“¡Canalla!, ¿qué pretende usted de mí?”, le pregunta la morocha de tailleur Jaumandreu al tipo que antes de eso la violó dos veces y se le viene al humo por tercera vez. La frase es, por derecho propio, la más mítica en la historia entera del cine argentino, pero ciertamente no la única memorable de Carne. Más tarde, cuando se cruce con su novio Víctor Bo, a quien acaban de rajar a cuchillo, la Sarli le preguntará, señalándole la panza como al descuido, “¿Y esto?”, como si en lugar de sangre la mancha fuera de birome. Como corresponde, Carne inaugura la colección dignamente llamada Isabel Sarli, diosa nacional, que el sello Video Digital comenzó a lanzar hace unos días. Lo hace a dúo con Intimidades de una cualquiera, film indudablemente menor dentro de la obra del binomio, pero nunca del todo carente de los habituales shocks de desconcierto que la pareja proveía como nadie. Para el mes próximo se anuncia un nuevo tándem, integrado por otra de sus cimas (Fiebre) y otro film menor pero de ningún modo descartable (La tentación desnuda). Y es sólo el comienzo.
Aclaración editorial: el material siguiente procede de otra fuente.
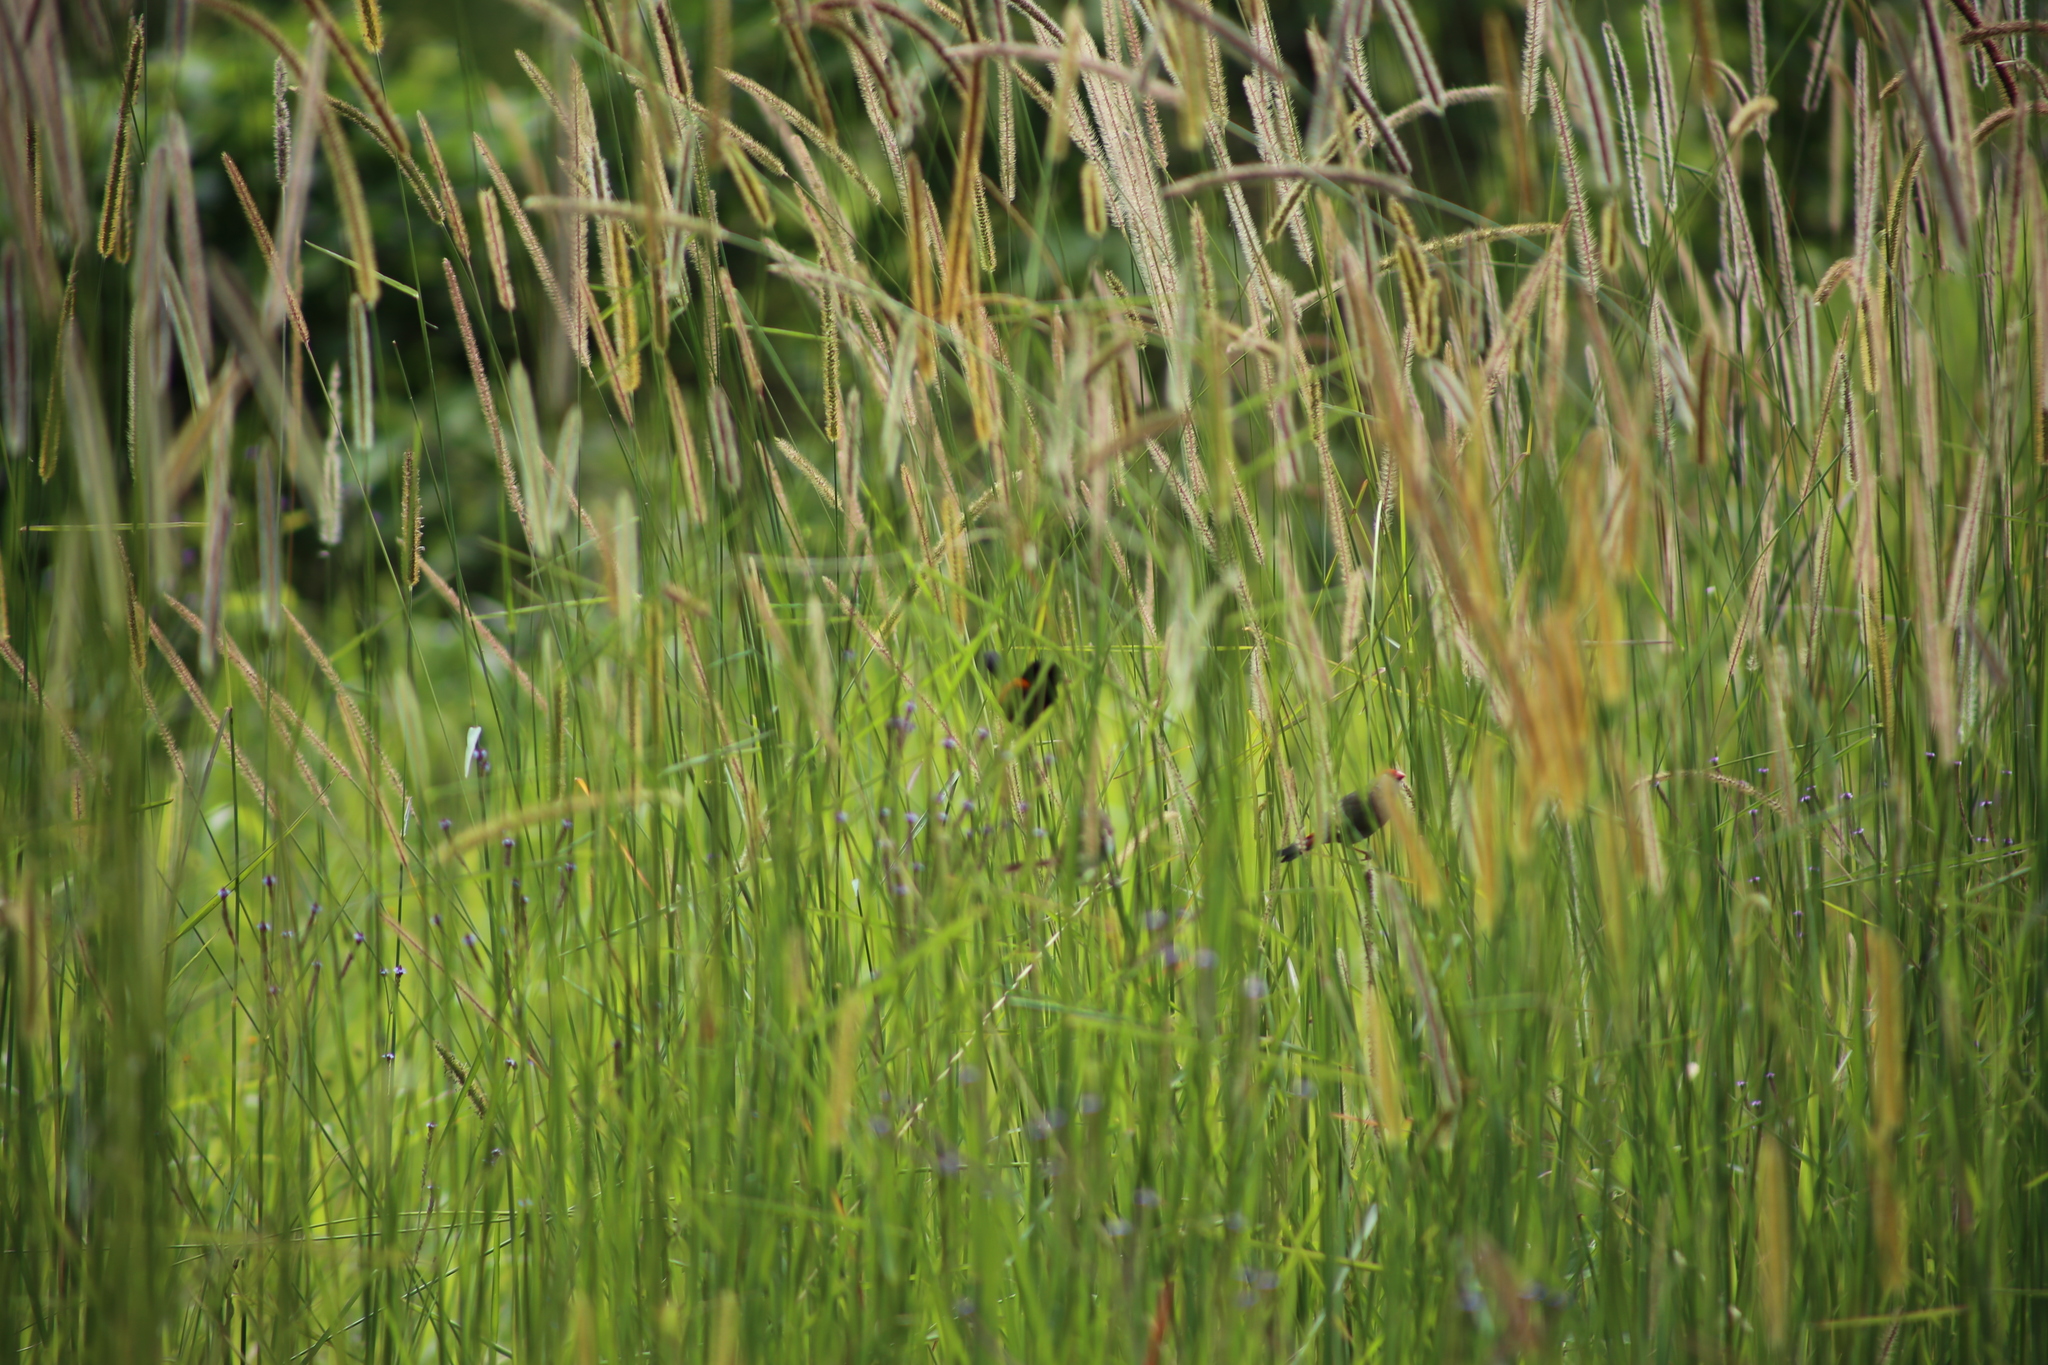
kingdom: Animalia
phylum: Chordata
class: Aves
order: Passeriformes
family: Estrildidae
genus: Neochmia
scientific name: Neochmia temporalis
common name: Red-browed finch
“Sarli & Bo, hecho maldito del cine burgués”, podría haber poetizado un John William Cooke cinematográfico, viendo los sacudones que el cine de la pareja produjo durante décadas a la corrección fílmica nacional. Versión criolla de Sternberg & Dietrich, Sarli & Bo fueron una pareja tan ilegal en términos de moral convencional como de buenas maneras estéticas. Formado a los trompazos –no sólo en los rings, por donde pasó, antes de comenzar a lucir sus músculos en la pantalla, a fines de los años ’30–, desde el momento que se puso detrás de una cámara (fines de los ’50) para hacer rendir la voluptuosidad de su compañera, a Bo le importó poco lo que los manuales de cine prescribían. El, que desde una década atrás venía produciendo algunas de las películas más populares y rendidoras del cine argentino (Pelota de trapo, El hijo del crack, Adiós muchachos), sabía lo que había que hacer. Había que desnudar a esa morocha argentina, ex Miss sin la menor experiencia en actuación, sumergirla en algún lecho de agua (aprovechando que la chica sí sabía nadar), ponerle un jabón en la mano y hacer que se lo refregara como si fuera algo bien distinto de un jabón.
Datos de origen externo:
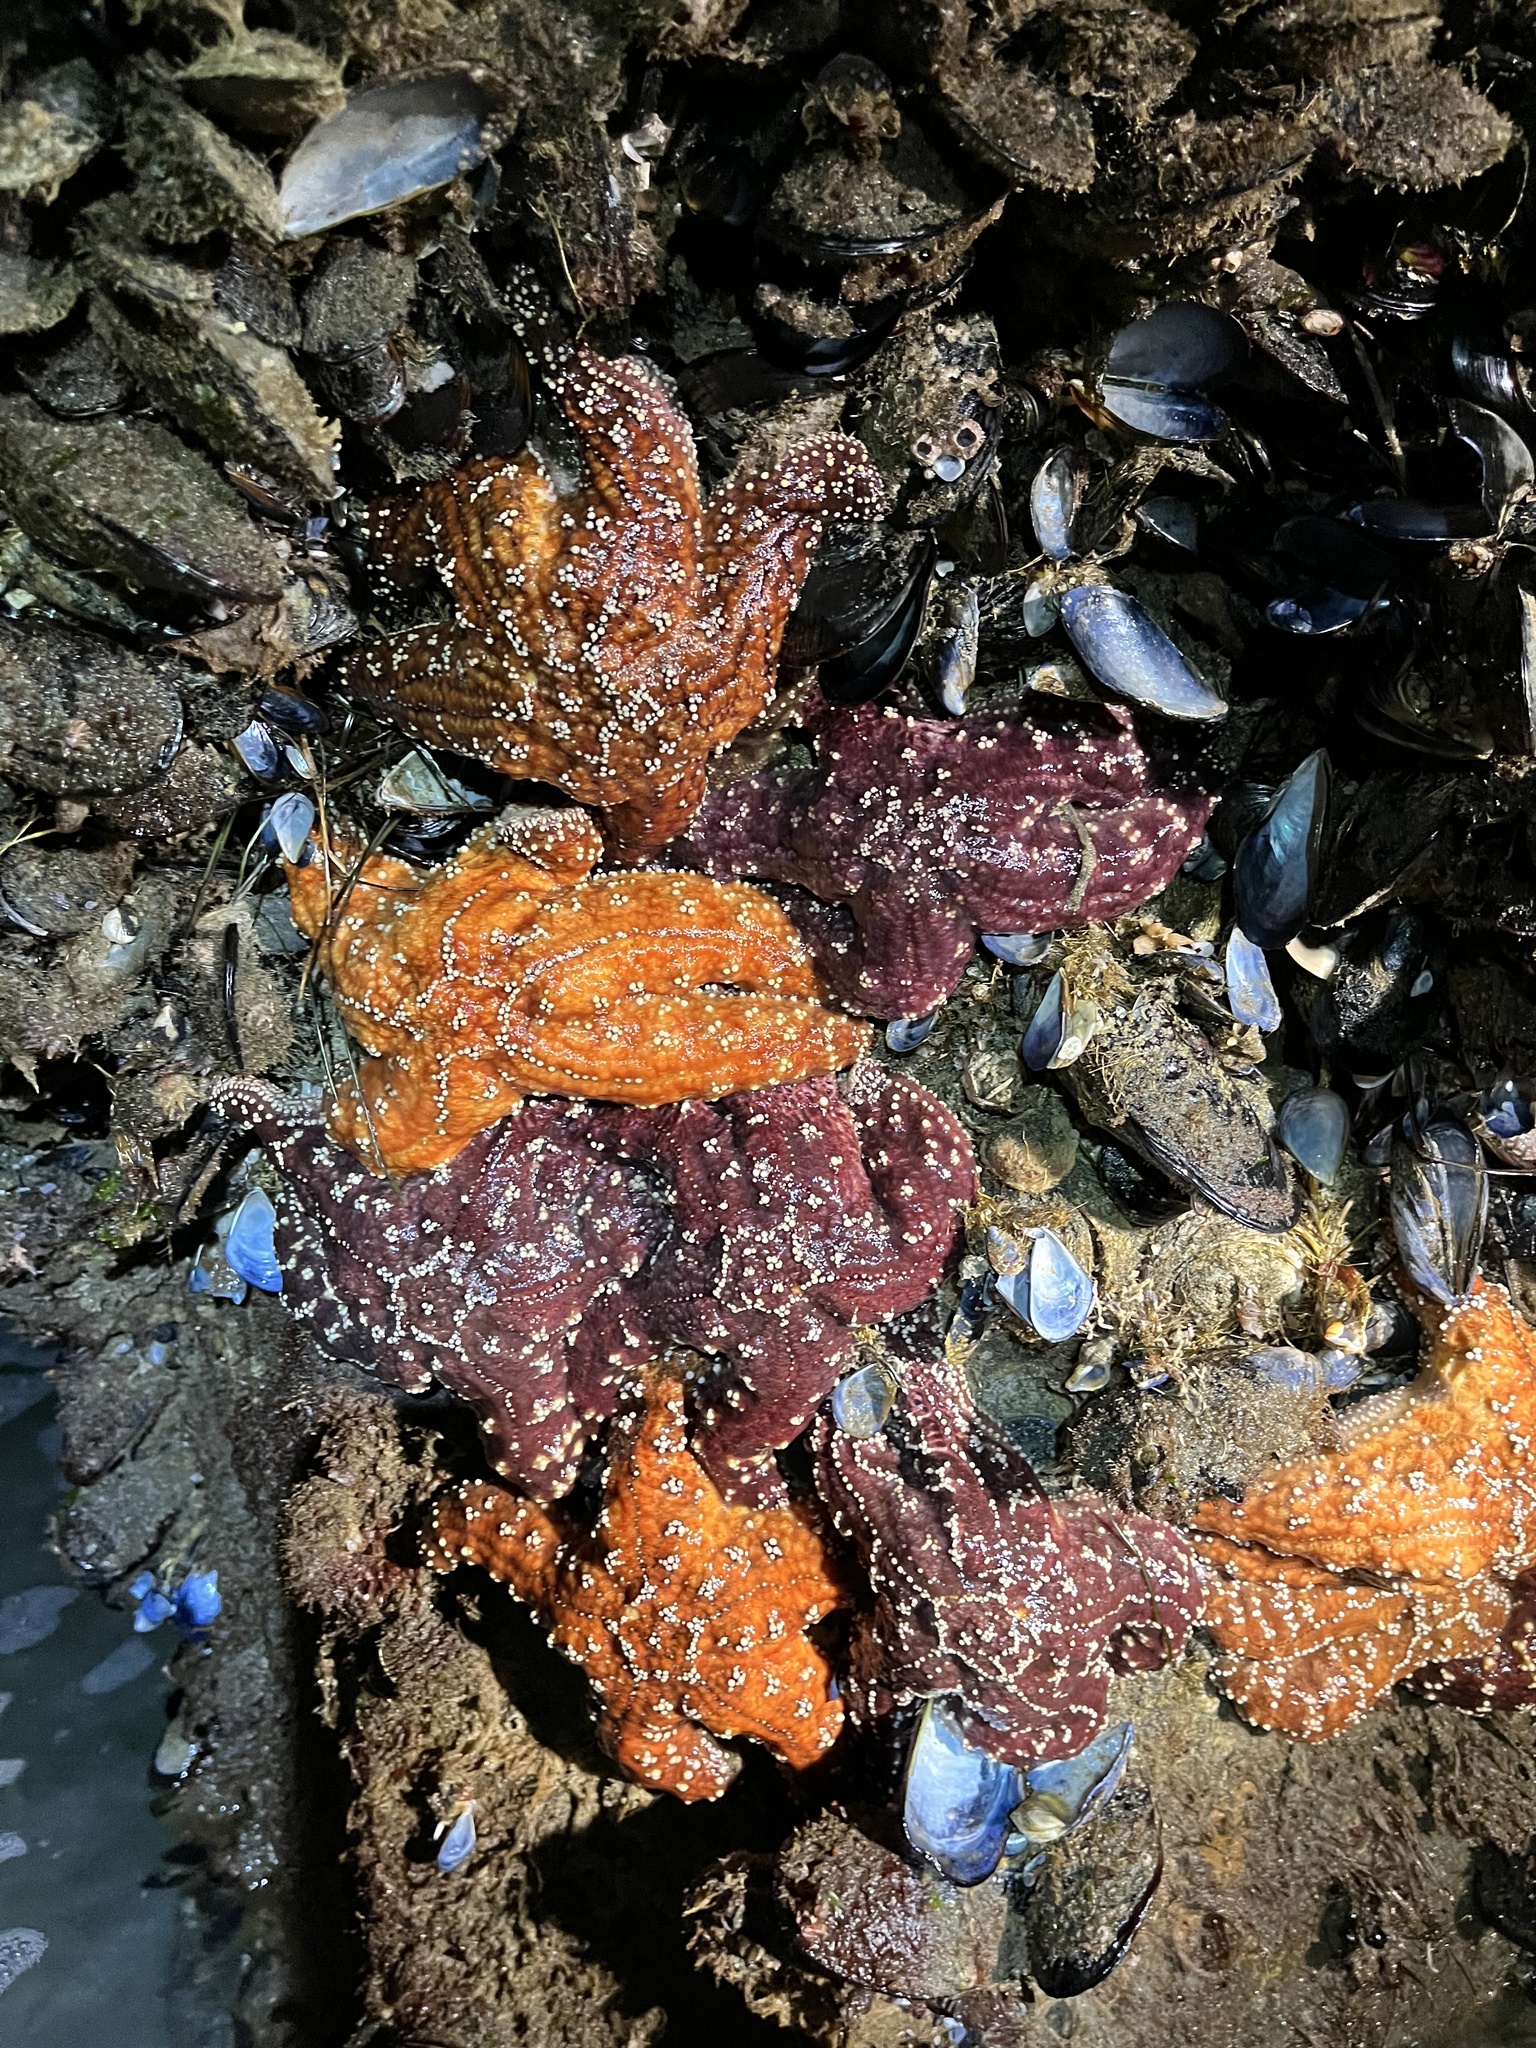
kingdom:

Lo demás –el estilo, el verosímil, la gramática– era una terra incognita que debía conquistarse, del modo en que hombres embrutecidos conquistan a la Sarli en estas ficciones: por la fuerza y sin miramientos. Al ubicar la acción en un frigorífico, instalando el desbordante cuerpo de la Sarli entre cortes vacunos, Carne plantea la definitiva erótica nacional, en términos de crudeza total. Literalmente dicho. “Carne sobre carne”, se ilumina el reiterado violador (a quien sus compañeros llaman El Macho), tras tumbar a la Coca (Delicia es el nombre del personaje) sobre una res. ¿Y qué decir del cartel de “Carne en tránsito”, al que la cámara le dedica un plano detalle, sobre la carrocería del camión que transporta a “la ternera más linda y más jugosa”? En medio de la serie de violaciones, del llanto, de los ruegos y retorcimientos de Delicia, aparece Juan Carlos Altavista y hace de Minguito. Se baja, sube un ruso y canta en su idioma, antes de violarla. Atrás viene Vicente Rubino y se entrega a un numerito como de La tuerca. Después, vuelta a la tragedia, el tango, la sangre. A nadie que no fuera Armando Bo se le hubiera ocurrido jamás algo así.